La comparaison de l’évolution de la rémunération moyenne des différentes professions de santé par rapport à l’inflation est également riche d’enseignements. Pour les kinésithérapeutes, la baisse par rapport à l’inflation est de 24% en quinze ans. Si, pendant longtemps, nous avons augmenté notre amplitude de travail hebdomadaire, avec des semaines de plus de 50 heures, cette possibilité a aujourd’hui atteint ses limites. Face à cette situation, le défi est d’assurer la pérennité économique de nos pratiques et de maintenir la qualité des soins que nous prodiguons.
Dans ce contexte, les kinésithérapeutes fondaient de grands espoirs sur ces négociations de traité. Cependant, sous la pression d’un contexte économique restreint, et bien sûr un peu par la perspective que des honoraires peu élevés incitent les professionnels à multiplier les aides et ainsi répondre à la demande de soins de nos concitoyens, l’Assurance maladie a proposé une convention qui ne permet pas l’inflation. compensée, notamment grâce à un calendrier d’application des réévaluations trop étalé dans le temps. C’est l’une des principales raisons qui poussent aujourd’hui les kinésithérapeutes à adresser une excuse d’irrecevabilité à l’Assurance Maladie, comme les sages-femmes et les médecins.

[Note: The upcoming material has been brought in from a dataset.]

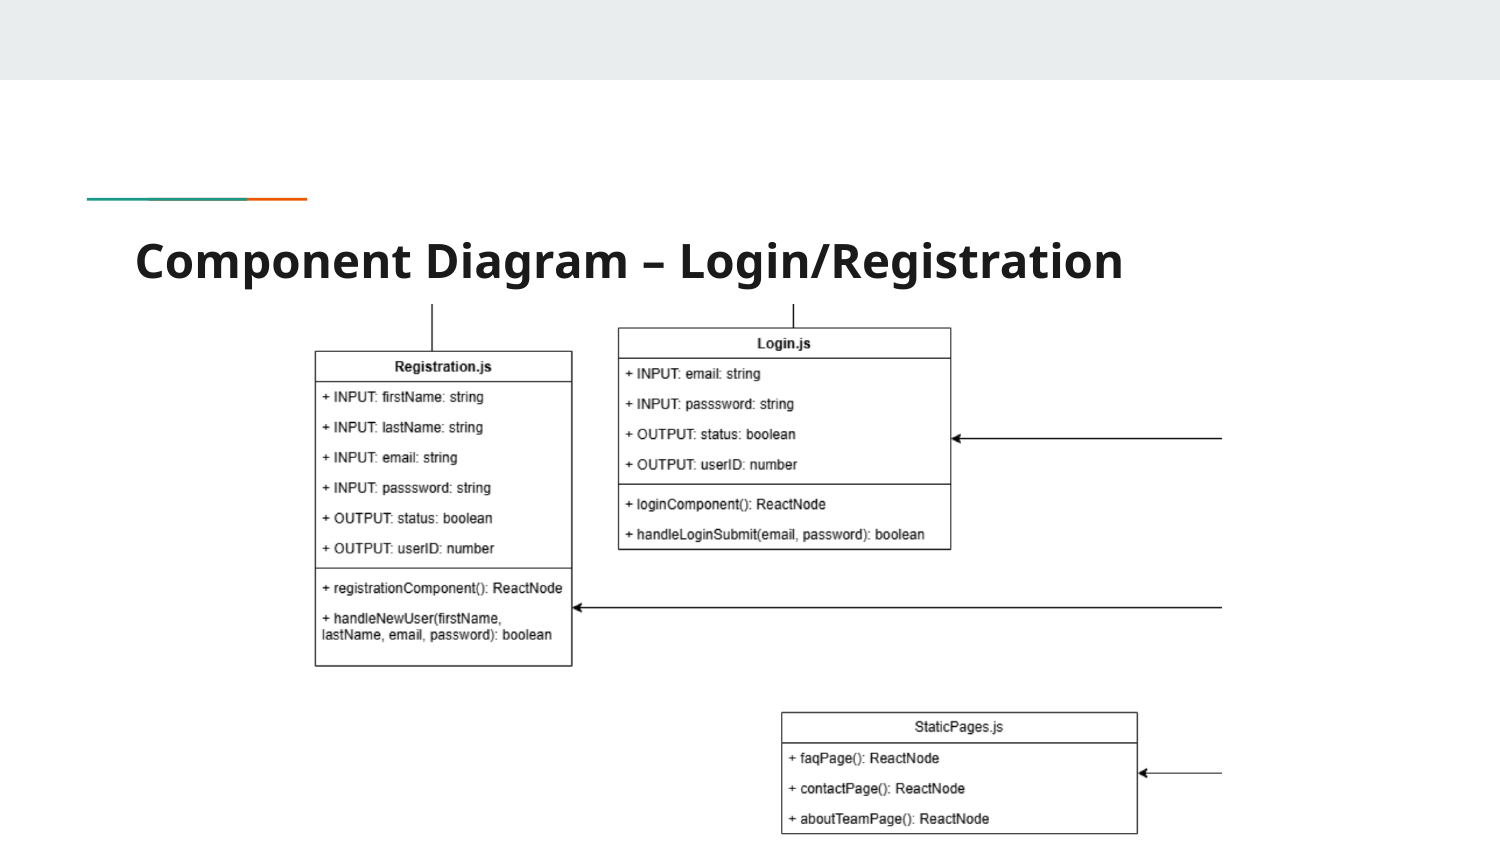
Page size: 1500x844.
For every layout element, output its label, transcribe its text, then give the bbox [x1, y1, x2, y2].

picture [279, 303, 1222, 835]
title Component Diagram – Login/Registration [119, 216, 1381, 305]
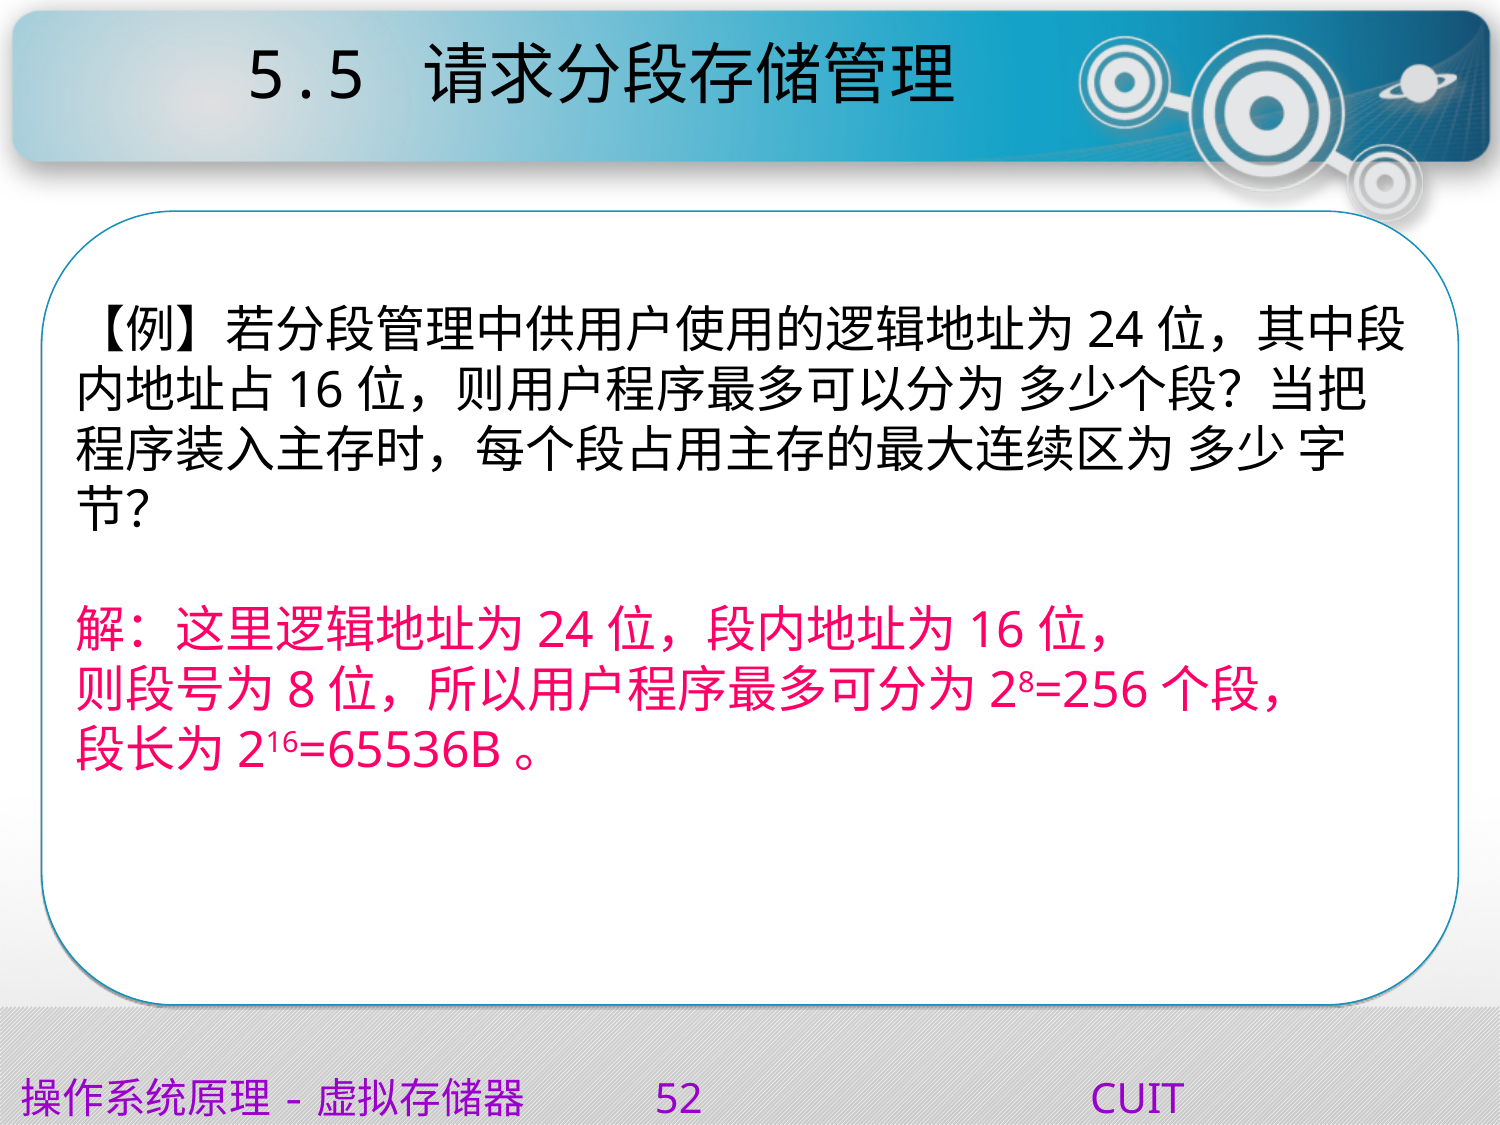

« Indexer les honoraires des professionnels de santé à 70% sur l’inflation »
Les professionnels de santé libéraux ne peuvent se résoudre à soutenir l’avènement de la santé à moindre coût, mais le rapport de force entre leurs représentants et l’Assurance maladie est déséquilibré. Le seul véritable pouvoir des syndicats est de quitter la table de négociation ou de s’opposer à l’application d’un amendement. Nous en sommes venus là car ce modèle conventionnel doit être complètement revu.
Par ailleurs, nous demandons au Gouvernement d’ouvrir des travaux avec les syndicats des professionnels de santé libéraux pour définir un modèle conventionnel plus équilibré et plus efficace. Une des voies de ce travail pour recentrer le débat sur les enjeux de santé publique serait d’indexer les honoraires des professionnels de santé à 70% sur l’inflation et de fonder les autres revalorisations sur les arbitrages liés aux enjeux de santé publique en lien avec la profession concernée.
Si nous voulons retrouver l’excellence de notre système de santé, cette évolution des relations contractuelles doit s’accompagner d’un changement de paradigme qui consiste à considérer les dépenses de santé non plus comme un coût, mais comme un investissement pour la santé de nos concitoyens.